Highlights & Insights¶
- Adaptive intervention rate: The Q-function naturally decreases intervention requests as the policy improves, without requiring manual adjustment of decay schedules.
- Alignment with human intent: Directly learns a proxy model of human intervention decisions, instead of relying on heuristic uncertainty estimation.
- Precise localization of safety-critical states: AIM only requests assistance near traffic cones and roadblocks, whereas Thrifty-DAgger frequently requests assistance even on straight roads.
- Look-ahead capability of TD propagation: Temporal difference propagates Q-values to unseen states, enabling the anticipation of future errors.
- Minimal warm-up: Requires human monitoring for only the first 2 trajectories to initialize the robot-gated mode.
Limitations & Future Work¶
- Using a neural expert instead of real humans in experiments: Although this is standard practice, the gap between neural experts and real human interaction has not been fully validated.

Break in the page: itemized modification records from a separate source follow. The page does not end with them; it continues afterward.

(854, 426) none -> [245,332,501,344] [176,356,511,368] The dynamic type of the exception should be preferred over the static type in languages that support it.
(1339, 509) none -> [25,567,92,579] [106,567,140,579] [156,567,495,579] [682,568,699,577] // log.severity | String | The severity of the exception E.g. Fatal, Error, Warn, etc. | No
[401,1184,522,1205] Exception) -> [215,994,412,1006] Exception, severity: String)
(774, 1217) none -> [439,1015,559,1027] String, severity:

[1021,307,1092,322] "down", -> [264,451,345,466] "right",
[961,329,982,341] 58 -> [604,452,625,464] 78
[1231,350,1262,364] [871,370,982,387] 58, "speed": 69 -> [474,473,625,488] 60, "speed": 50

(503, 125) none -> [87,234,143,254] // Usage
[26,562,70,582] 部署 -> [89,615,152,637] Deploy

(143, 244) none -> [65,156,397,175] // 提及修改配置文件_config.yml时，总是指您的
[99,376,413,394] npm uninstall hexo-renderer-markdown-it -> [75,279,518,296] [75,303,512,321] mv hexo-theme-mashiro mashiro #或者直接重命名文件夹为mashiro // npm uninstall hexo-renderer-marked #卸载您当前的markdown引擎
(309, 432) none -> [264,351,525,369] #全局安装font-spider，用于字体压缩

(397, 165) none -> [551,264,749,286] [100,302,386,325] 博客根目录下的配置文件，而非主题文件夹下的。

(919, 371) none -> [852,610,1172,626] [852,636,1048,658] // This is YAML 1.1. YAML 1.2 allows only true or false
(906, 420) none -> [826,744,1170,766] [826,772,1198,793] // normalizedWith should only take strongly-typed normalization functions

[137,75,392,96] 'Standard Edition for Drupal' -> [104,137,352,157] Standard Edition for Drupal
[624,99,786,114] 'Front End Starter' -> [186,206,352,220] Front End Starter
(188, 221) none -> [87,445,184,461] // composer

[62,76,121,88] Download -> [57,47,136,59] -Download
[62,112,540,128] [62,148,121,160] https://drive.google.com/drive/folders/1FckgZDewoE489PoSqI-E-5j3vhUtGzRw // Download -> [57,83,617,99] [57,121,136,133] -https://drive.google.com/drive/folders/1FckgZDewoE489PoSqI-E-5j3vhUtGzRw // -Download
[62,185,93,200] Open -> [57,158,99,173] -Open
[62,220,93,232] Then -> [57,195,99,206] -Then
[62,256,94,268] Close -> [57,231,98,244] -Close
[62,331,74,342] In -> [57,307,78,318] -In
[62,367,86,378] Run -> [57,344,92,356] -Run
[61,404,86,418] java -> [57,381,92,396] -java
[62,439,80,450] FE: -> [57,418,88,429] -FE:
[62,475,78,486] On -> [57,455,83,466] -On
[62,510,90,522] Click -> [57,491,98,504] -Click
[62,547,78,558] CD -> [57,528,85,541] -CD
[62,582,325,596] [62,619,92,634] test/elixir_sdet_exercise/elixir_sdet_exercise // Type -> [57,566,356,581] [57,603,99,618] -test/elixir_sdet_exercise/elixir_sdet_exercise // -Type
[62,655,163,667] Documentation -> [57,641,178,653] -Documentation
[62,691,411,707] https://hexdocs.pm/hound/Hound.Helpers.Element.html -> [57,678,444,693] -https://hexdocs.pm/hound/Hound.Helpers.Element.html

- Limited task complexity: Evaluations are conducted only in two relatively simple environments, MetaDrive and MiniGrid.
- High-dimensional visual observations are not covered: The current setup uses a 259-dimensional sensor vector, and the performance under image input scenarios remains unknown.
- Q-function generalization: It remains unclear whether the proxy Q-function can still reliably predict intervention needs when the environment distribution shifts significantly.
- Cold start from offline to online: The warm-up phase still requires full human monitoring, which may not be ideal in extremely high-cost scenarios.
Rating¶
- Novelty: ⭐⭐⭐⭐ — Modeling human intervention decisions via a proxy Q-function is an elegant and original idea.
- Experimental Thoroughness: ⭐⭐⭐ — Covers both continuous and discrete scenarios, but lacks environmental diversity.
- Writing Quality: ⭐⭐⭐⭐ — Clear motivation, intuitive illustrations, and rigorous mathematical derivations.
- Value: ⭐⭐⭐⭐ — Practical significance for reducing human-in-the-loop costs, with a notable 40% efficiency improvement.